───── DATA

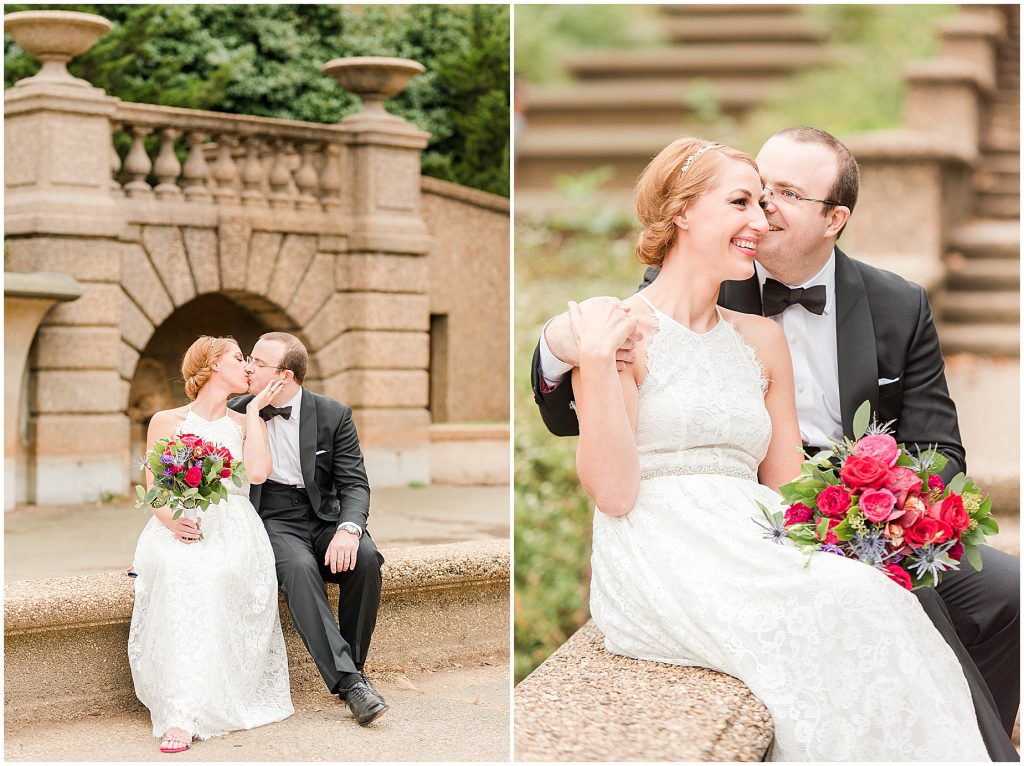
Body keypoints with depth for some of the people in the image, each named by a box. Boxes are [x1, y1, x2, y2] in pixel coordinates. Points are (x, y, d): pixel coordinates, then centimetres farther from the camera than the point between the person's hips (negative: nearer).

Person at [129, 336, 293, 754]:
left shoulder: (246, 423, 19)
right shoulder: (166, 422, 14)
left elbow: (257, 472, -3)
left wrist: (254, 410, 5)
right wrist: (172, 519, -15)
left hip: (234, 529, 1)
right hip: (180, 528, -1)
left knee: (218, 570, -35)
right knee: (180, 570, -36)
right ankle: (182, 715, -41)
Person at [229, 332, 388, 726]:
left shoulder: (334, 414, -1)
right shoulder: (237, 412, 2)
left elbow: (354, 483, -4)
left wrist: (348, 529, -23)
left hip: (324, 516, 1)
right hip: (273, 520, -1)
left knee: (366, 558, -31)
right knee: (299, 567, -35)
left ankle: (352, 666, -15)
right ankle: (347, 680, -39)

──────────

GOAL OF THE EXERCISE: Rewrite the part of the listing that opens with the line containing "left elbow: (354, 483, -4)" and runs through the end of the listing, keeping each keypoint name and shifting every keypoint value (x, y and depth) up by 64.

WRITTEN RESPONSE:
left elbow: (418, 547, 60)
left wrist: (412, 593, 41)
left hip: (388, 580, 65)
right hip: (337, 584, 63)
left knee: (430, 622, 33)
right knee: (363, 631, 29)
left ankle: (416, 730, 49)
right ankle: (411, 744, 25)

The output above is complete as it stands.